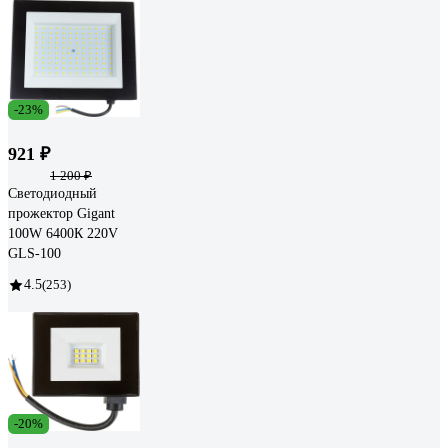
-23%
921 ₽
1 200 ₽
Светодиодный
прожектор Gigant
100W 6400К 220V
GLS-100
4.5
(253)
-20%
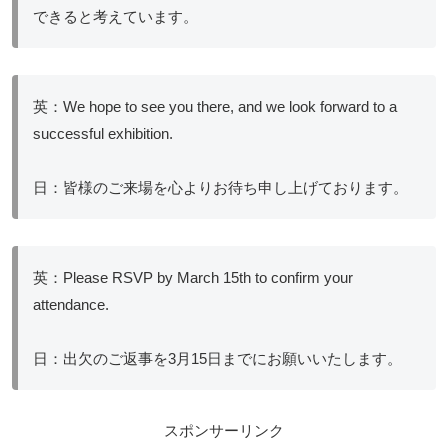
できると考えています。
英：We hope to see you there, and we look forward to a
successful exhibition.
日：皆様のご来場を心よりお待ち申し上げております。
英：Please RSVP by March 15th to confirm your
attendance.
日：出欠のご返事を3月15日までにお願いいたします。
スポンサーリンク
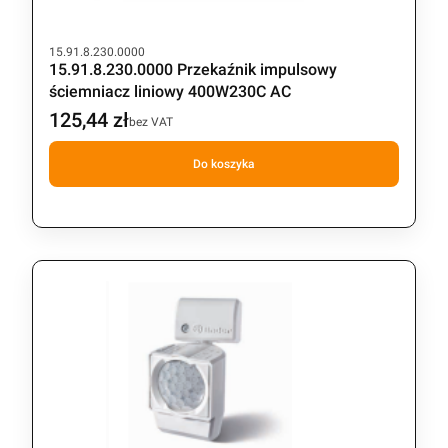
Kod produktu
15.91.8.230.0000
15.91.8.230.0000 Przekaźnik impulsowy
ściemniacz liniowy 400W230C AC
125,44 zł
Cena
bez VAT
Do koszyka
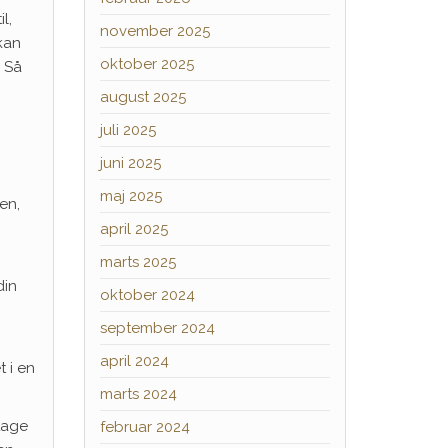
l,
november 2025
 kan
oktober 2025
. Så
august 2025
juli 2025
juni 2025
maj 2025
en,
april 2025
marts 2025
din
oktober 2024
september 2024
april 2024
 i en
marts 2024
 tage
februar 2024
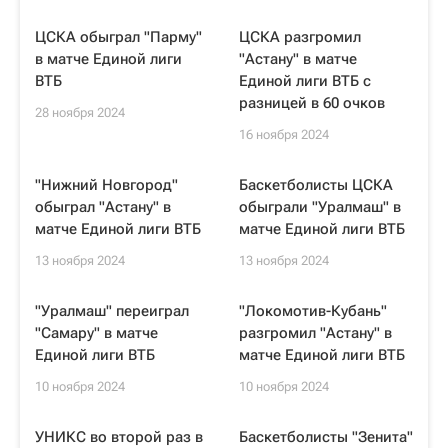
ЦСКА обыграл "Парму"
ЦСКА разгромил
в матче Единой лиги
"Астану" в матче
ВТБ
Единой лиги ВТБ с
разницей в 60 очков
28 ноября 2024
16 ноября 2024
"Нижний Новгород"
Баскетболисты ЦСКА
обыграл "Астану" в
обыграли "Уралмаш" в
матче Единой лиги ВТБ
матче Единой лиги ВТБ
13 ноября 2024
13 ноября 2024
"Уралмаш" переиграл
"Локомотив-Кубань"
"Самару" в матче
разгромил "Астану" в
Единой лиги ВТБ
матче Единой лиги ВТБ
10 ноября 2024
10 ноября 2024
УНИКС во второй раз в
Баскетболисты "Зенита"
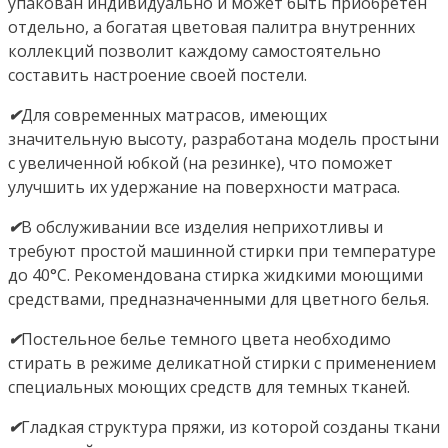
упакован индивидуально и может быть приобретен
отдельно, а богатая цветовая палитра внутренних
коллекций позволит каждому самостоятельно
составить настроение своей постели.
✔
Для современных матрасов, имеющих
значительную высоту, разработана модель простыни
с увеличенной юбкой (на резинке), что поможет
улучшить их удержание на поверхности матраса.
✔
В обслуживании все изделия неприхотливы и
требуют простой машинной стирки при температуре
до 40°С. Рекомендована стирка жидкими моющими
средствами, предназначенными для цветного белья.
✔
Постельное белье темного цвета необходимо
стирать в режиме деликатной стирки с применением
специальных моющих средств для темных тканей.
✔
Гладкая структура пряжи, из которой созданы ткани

◇ ◇ ◇ ◇

Quote verbatim the lines of the data, starting with the line that contains "упакован индивидуально и" and going on through the line that contains "требуют простой машинной", with both of those lines included.

упакован индивидуально и может быть приобретен
отдельно, а богатая цветовая палитра внутренних
коллекций позволит каждому самостоятельно
составить настроение своей постели.
✔
Для современных матрасов, имеющих
значительную высоту, разработана модель простыни
с увеличенной юбкой (на резинке), что поможет
улучшить их удержание на поверхности матраса.
✔
В обслуживании все изделия неприхотливы и
требуют простой машинной стирки при температуре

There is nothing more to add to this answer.